Activity
Locate the line that contains "begin with |" in the entries below, then repeat it and every following line through the line that contains "dilute solutions |", exactly, and no others.

[Records drawn from a dataset]
★ ★ ★ ★ ★ ★ ★
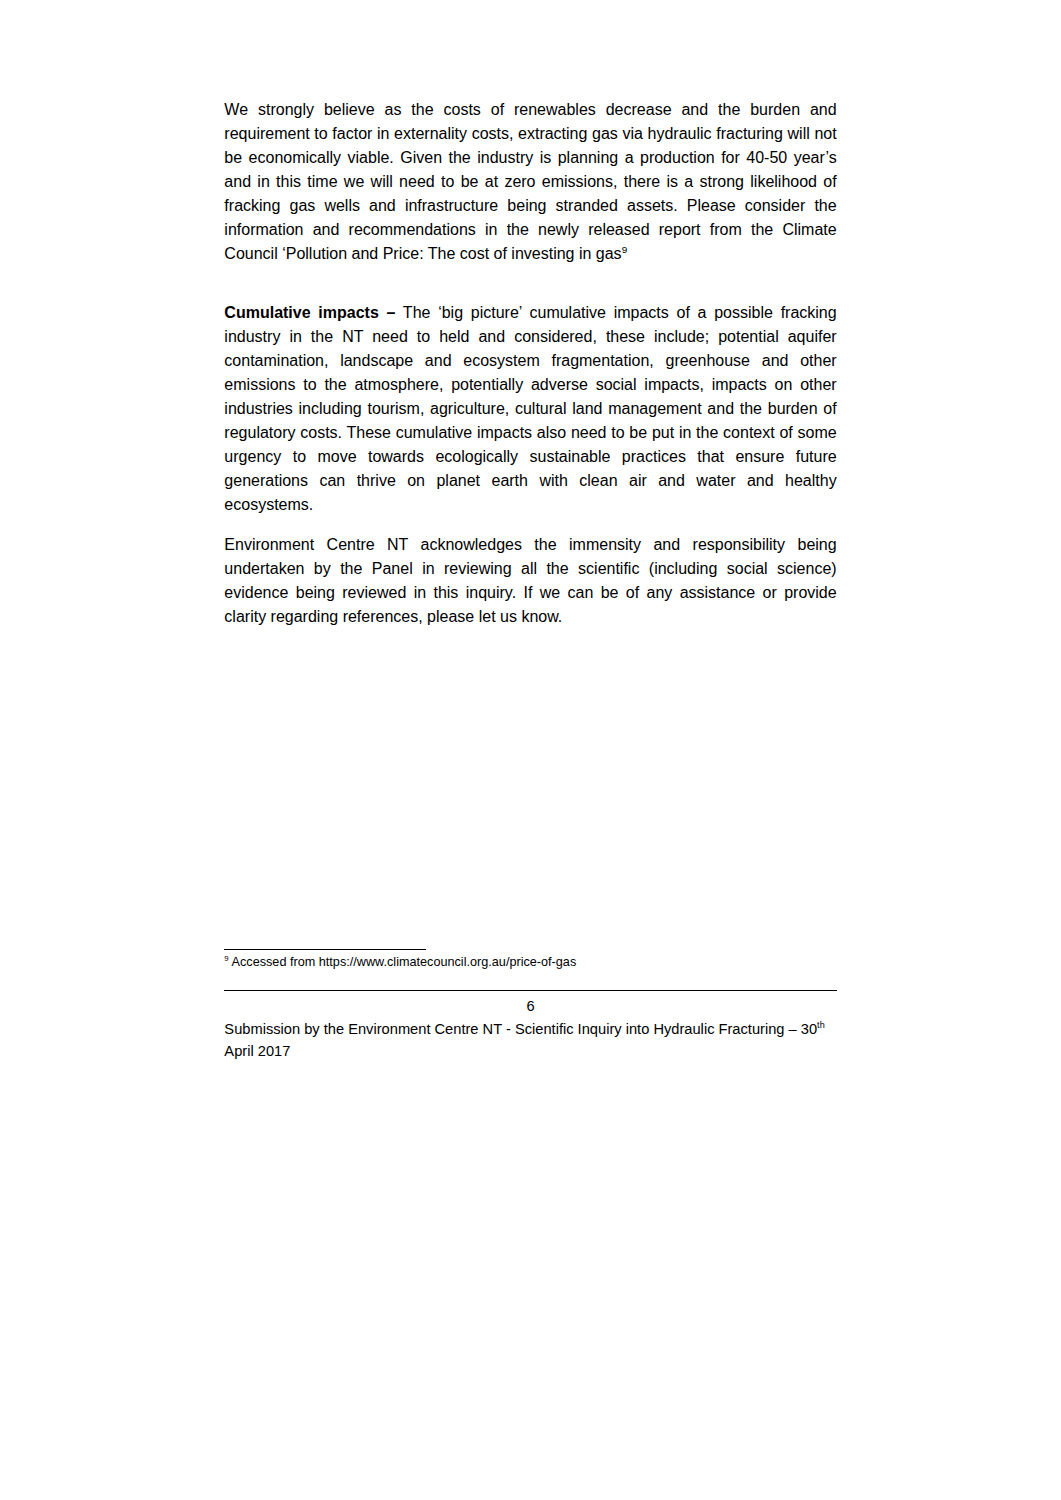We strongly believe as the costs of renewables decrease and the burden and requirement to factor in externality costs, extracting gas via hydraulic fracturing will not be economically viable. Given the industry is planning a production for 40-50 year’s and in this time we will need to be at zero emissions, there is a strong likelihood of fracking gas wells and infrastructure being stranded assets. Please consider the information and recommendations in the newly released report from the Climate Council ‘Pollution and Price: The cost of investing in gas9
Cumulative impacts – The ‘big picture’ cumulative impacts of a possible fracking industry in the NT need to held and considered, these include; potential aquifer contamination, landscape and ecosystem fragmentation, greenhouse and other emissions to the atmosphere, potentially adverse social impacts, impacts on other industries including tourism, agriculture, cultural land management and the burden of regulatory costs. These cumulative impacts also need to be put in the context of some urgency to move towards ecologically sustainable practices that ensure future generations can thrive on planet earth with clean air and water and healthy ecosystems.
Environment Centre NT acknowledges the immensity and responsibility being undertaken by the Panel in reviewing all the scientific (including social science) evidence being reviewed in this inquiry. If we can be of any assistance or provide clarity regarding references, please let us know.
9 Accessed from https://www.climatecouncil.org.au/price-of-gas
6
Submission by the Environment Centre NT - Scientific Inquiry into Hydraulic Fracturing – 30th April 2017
★ ★ ★ ★ ★ ★ ★
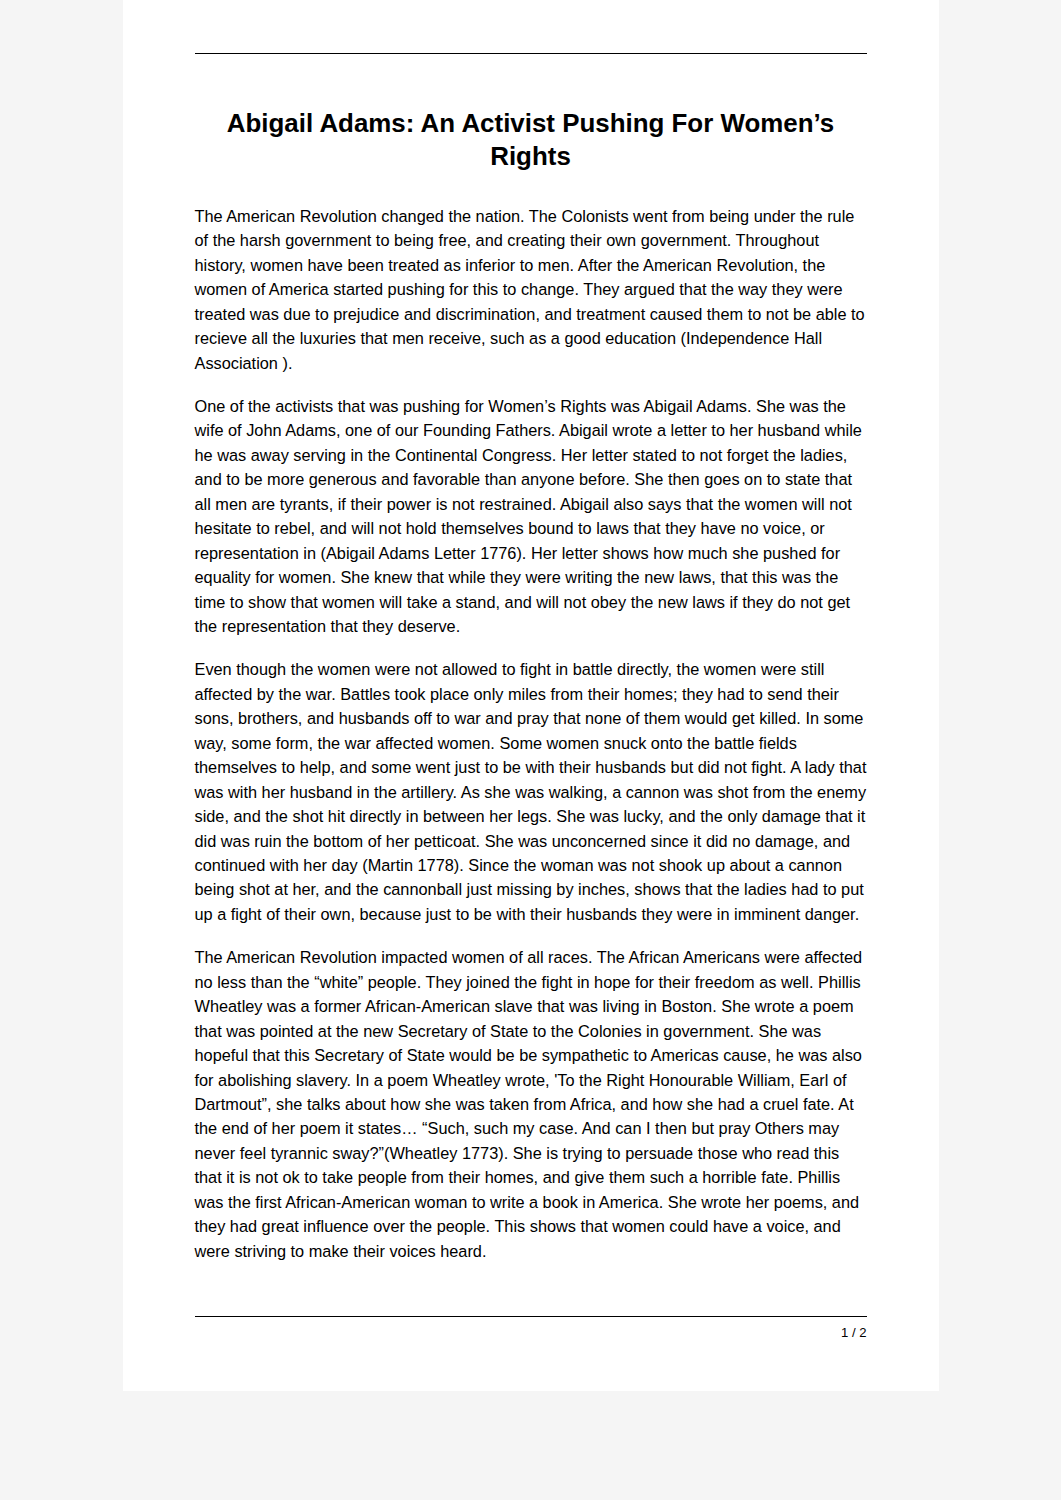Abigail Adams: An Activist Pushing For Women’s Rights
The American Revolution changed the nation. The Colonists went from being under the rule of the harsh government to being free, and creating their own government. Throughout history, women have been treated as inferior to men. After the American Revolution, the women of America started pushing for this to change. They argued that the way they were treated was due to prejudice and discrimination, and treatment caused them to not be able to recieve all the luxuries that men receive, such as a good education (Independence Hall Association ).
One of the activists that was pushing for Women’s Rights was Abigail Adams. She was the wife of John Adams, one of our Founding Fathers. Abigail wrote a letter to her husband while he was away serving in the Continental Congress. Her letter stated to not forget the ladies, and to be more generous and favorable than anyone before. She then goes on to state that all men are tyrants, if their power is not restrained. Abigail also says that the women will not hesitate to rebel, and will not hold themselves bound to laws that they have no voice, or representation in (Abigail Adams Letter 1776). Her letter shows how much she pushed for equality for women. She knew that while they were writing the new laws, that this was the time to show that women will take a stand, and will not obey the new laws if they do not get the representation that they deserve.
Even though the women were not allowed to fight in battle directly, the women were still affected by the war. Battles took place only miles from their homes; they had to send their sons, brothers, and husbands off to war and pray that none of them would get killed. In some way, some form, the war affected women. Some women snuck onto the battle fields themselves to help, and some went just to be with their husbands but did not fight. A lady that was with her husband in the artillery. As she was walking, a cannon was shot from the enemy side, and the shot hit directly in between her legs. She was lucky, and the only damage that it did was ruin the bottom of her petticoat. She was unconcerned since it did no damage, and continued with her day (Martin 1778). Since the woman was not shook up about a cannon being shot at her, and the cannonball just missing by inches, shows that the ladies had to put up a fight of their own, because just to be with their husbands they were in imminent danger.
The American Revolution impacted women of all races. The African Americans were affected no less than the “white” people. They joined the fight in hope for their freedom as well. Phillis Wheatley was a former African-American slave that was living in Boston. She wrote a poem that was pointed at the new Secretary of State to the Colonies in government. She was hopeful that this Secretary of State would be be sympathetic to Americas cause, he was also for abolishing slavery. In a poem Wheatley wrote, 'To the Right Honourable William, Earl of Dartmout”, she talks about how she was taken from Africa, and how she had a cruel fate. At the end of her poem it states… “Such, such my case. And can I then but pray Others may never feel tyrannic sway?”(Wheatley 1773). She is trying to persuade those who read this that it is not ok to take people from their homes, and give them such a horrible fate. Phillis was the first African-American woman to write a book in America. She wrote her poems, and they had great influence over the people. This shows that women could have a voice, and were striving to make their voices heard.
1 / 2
★ ★ ★ ★ ★ ★ ★
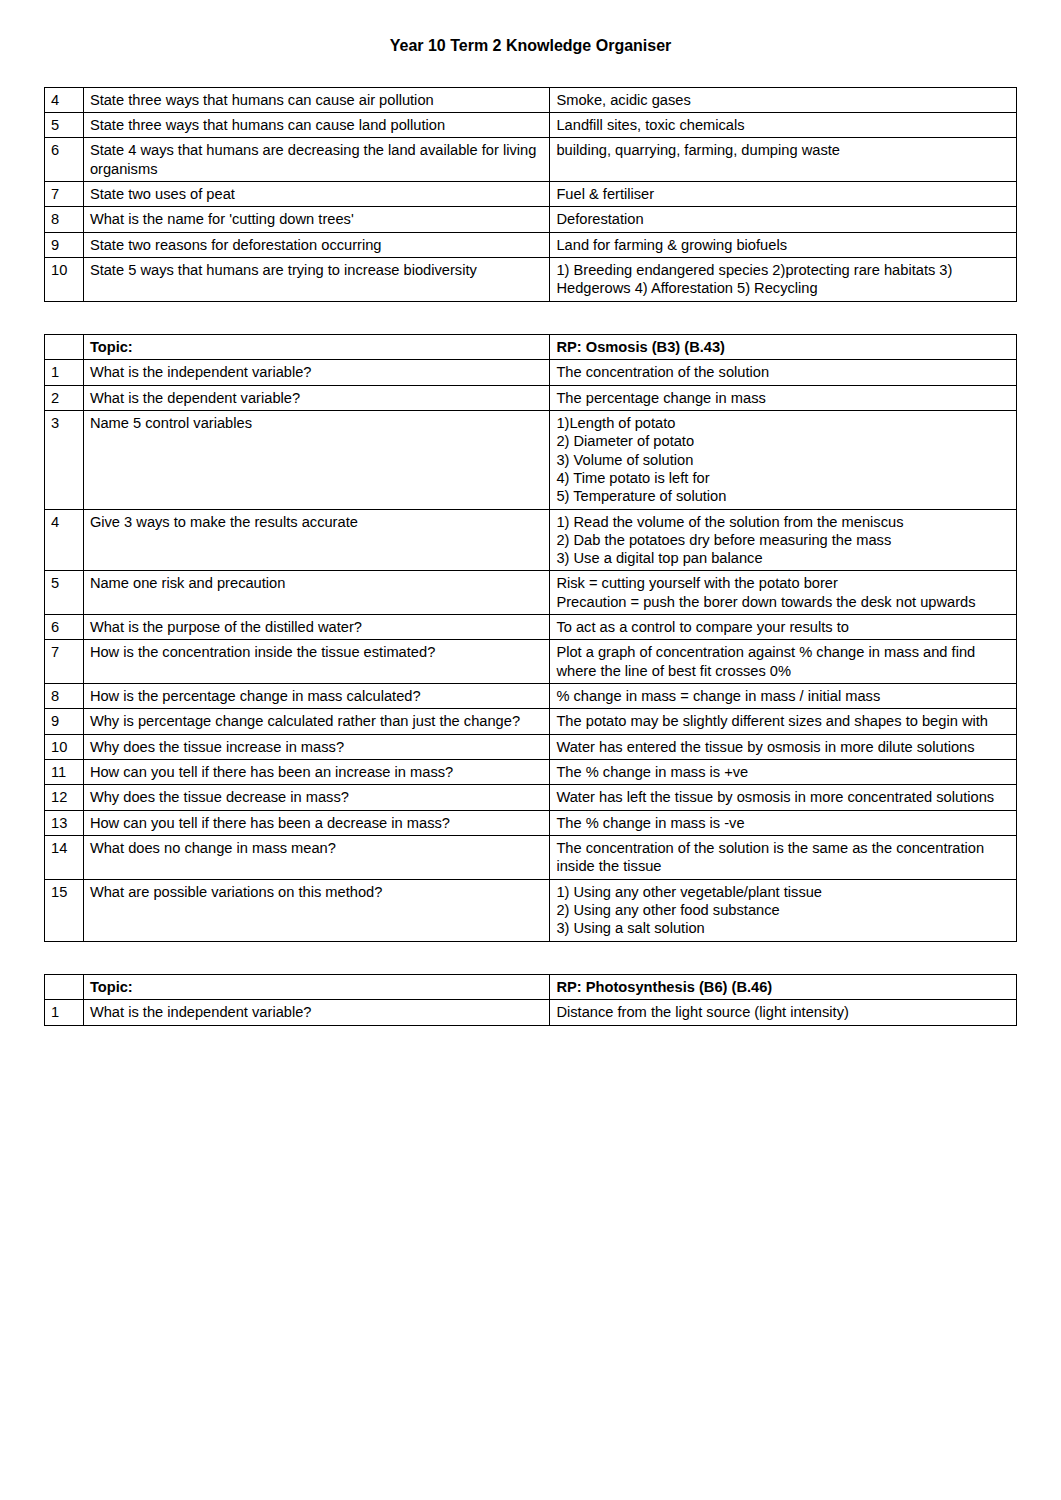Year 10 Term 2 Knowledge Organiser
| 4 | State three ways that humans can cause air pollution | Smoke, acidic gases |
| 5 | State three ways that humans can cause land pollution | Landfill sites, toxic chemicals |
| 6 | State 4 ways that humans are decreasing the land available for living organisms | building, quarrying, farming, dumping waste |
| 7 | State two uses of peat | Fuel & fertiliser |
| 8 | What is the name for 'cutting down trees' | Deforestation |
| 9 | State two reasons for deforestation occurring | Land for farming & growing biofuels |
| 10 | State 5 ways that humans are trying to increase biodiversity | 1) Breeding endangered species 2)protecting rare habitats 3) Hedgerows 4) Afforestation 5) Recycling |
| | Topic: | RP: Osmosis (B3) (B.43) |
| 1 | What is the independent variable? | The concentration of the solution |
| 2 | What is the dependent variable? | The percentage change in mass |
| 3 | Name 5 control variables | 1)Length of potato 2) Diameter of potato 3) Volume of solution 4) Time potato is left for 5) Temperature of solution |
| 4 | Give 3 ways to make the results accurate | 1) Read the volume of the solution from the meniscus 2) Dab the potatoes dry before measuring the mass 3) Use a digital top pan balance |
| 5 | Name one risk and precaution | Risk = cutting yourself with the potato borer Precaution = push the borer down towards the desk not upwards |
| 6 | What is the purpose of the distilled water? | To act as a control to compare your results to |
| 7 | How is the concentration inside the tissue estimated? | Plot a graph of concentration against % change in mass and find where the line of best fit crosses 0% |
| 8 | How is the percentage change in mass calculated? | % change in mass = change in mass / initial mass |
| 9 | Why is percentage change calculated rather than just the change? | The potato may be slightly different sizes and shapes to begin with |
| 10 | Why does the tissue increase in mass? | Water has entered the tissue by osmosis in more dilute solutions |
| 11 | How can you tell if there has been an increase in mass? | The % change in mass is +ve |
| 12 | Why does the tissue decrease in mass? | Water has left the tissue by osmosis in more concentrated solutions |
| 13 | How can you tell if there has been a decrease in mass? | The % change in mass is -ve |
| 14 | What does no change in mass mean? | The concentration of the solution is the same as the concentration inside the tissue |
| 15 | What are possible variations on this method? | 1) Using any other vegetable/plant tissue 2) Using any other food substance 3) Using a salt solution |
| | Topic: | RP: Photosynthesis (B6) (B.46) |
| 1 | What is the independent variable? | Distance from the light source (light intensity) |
★ ★ ★ ★ ★ ★ ★
Result of this exercise
| 9 | Why is percentage change calculated rather than just the change? | The potato may be slightly different sizes and shapes to begin with |
| 10 | Why does the tissue increase in mass? | Water has entered the tissue by osmosis in more dilute solutions |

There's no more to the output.